Excerpt ▸
□ □ □

# Bromley 2/22/15



## Savemeasammy (Feb 22, 2015)

I made my first ever trip to Bromley today.  It wasn't on my radar, but I was worried about he potential for long lines at Stratton - our original destination - so we made the audible (anyone with impatient young children can empathize!)

We got there late - the usual M.O. when I'm with wife and kid(s) - and didn't board the summit HSQ until 10.  The fresh powder was skied off on the trails, and with my wife and 7 year old along, I wasn't going to get too adventurous finding fresh stuff in the woods.  We took an intermediate run down the front of the mountain on our first run.  My poor wife isn't a powder skier, so she had a bit of trouble.  We skied Pushover next, which was a narrow intermediate cruiser.  It was scratchy in spots, but it was pretty fun.  David wanted to duck into the adjacent glade - Orion - so I was happy to follow.  It was fun glade with some nice bumps. 

A bit later, David wanted to ski Sunder - a bump run.  It was one of several quality bump runs at Bromley today.  It's fairly narrow, and the bumps had great spacing and rhythm.  

The lift lines were usually a few chairs long, but at one point - during lunch and just afterward - it got to about 5 minutes.  The sun had finally come out, so I think everyone was inspired!

After a few more runs off the top, which included some more fantastic hero bumps on the east side, David wanted to ski in the park.  He insisted on riding the t bar.  For the first time, I rode with him.  Awkward.   The next time up I gave in to his begging and let him ride alone.  The liftie thought he'd probably be fine (I was wary because he is such a lightweight!).  He crashed almost immediately, so the liftie picked him up and showed him how to ride with the bar between his legs. Please enjoy this photo of David just before he crashes for the second time!  (For the record, I was just trying to get a pic of him going solo, but I got the pic at just the right time). 

Finally, I will leave you with a pic of Pabst Panic.  This, along with No Name Chute under the chair, were my favorite bump runs of the day.  


Sent from my iPhone using Tapatalk


----------



## billski (Feb 22, 2015)

Boy, I've never seen Bromley look so "gnarley"!  Guess the snow came down after then groomed.  I've skied there only once, and that parking lot was pretty full when I was there, last day of the season for them, about seven or eight years ago.  I always thought it was perfect for the young family, you sure showed that to be true.  We get very few Bromley TR's here, it's nice, thanks!


----------



## Savemeasammy (Feb 22, 2015)

□ □ □

What you need to do ▸
(1) Which named runs and glades at Bromley does the ski trip report mention?
(2) Can you continue the Bromley trip report thread from the point where it stops?

[Saved data entries]
□ □ □

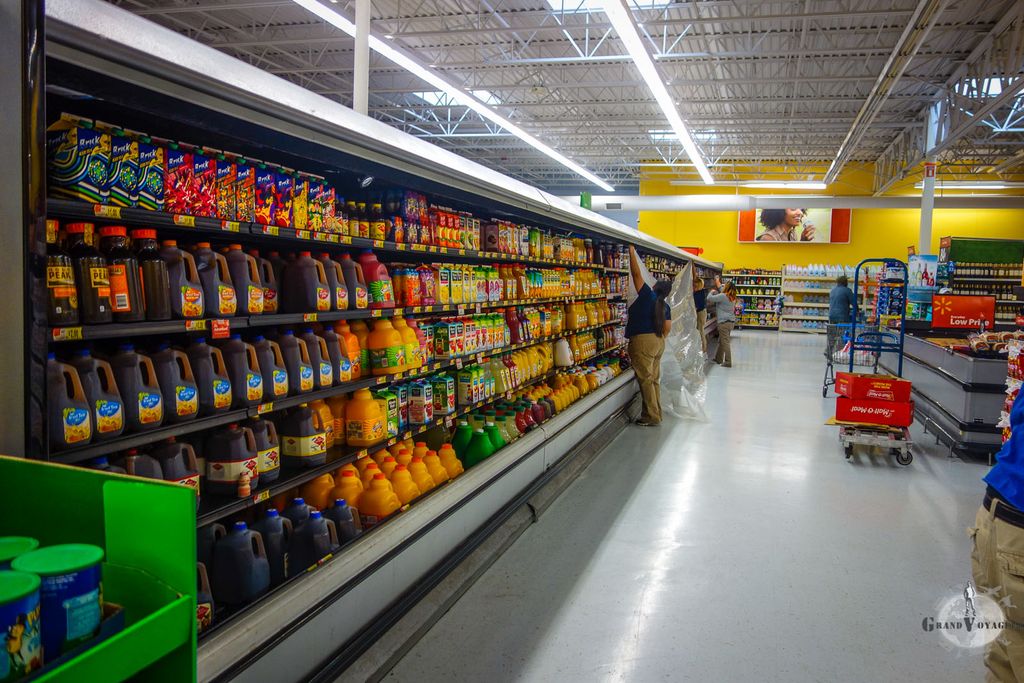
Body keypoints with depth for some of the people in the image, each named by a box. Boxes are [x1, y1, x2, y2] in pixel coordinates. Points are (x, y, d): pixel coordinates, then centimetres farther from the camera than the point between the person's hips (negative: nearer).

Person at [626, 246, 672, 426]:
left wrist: (632, 252, -1)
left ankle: (651, 417, -1)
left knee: (645, 379, -3)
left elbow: (636, 274, -8)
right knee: (654, 379, 14)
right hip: (658, 343, 8)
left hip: (643, 341, -8)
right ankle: (656, 414, 20)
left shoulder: (647, 295, -9)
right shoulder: (665, 306, 8)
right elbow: (667, 328, 8)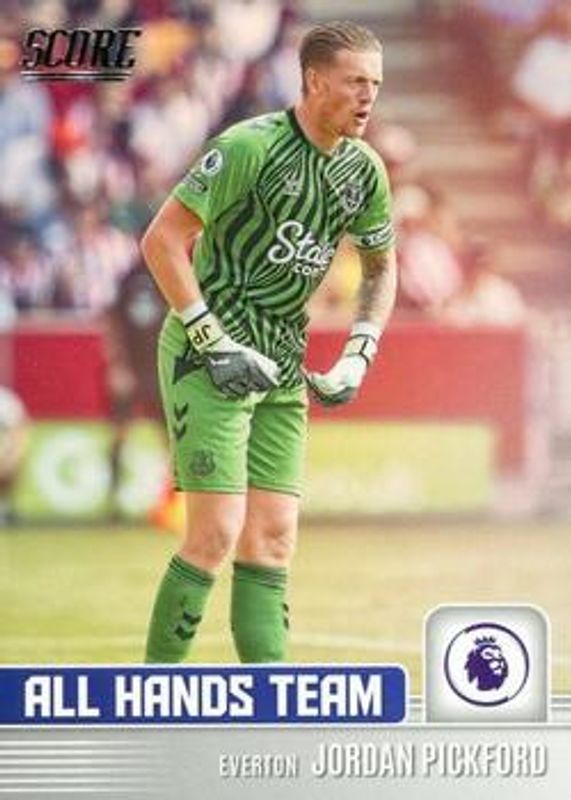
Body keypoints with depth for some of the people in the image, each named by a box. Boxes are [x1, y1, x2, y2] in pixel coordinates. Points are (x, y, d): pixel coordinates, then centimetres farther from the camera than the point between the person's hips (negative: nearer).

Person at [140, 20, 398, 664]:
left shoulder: (364, 169, 5)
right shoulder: (251, 146, -16)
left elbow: (381, 269, 21)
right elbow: (162, 240, -16)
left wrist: (357, 358, 7)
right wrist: (216, 344, -18)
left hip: (283, 368, 7)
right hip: (206, 357, -7)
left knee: (272, 540, 3)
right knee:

□ □ □

Per-task outputs ▸
(1) Pushover, Orion, Sunder, Pabst Panic, No Name Chute

(2)
I was a little worried when I saw how full the lot was when we arrived, but it was all for naught.  There was plenty of room in the lodge to gear up and store our stuff, and lines were negligible.  We enjoyed it.  The hsq is nice, and it's got a family-friendly vibe.


Sent from my iPad using AlpineZone mobile app


----------



## billski (Feb 22, 2015)

Savemeasammy said:


> I was a little worried when I saw how full the lot was when we arrived, but it was all for naught.  There was plenty of room in the lodge to gear up and store our stuff, and lines were negligible.  We enjoyed it.  The hsq is nice, and it's got a family-friendly vibe.
> 
> 
> Sent from my iPad using AlpineZone mobile app



So where do all those people go?  Do they lock them up in the basement all day?


----------



## deadheadskier (Feb 22, 2015)

Outside of the tiny places like Cochran's, Bromley and Middlebury Snowbowl are the only open VT areas I've never skied.  I've always wanted to hit Bromley as I hear and have seen great bumps there.  Sounds like you made the right call in going there instead of Stratton.


----------



## Savemeasammy (Feb 22, 2015)

There's a glade called the plunge on lookers left up top that looked good from below.  We meant to ski it, but missed it by taking the wrong run off the top.  There's more to Orion than my pic as well.  It's a decent little mountain.  


Sent from my iPhone using Tapatalk


----------



## Savemeasammy (Feb 22, 2015)

billski said:


> So where do all those people go?  Do they lock them up in the basement all day?



I know...  It was odd.  I guess most people might have been there for opening bell and fresh tracks...


Sent from my iPhone using Tapatalk


----------



## billski (Feb 22, 2015)

Sometimes people come for an event their child is in.  The U14 race was that way.  Like three cars for every kid, including officials and bottle washers.  And they just all stand on the trailside in their civies.


----------



## catsup948 (Feb 22, 2015)

I had a great day at Bromley back in 2008.  Orion wasn't an official glade but I remember it was pretty awesome.  Bromley is very underrated and has some very fun skiing.


----------



## steamboat1 (Feb 22, 2015)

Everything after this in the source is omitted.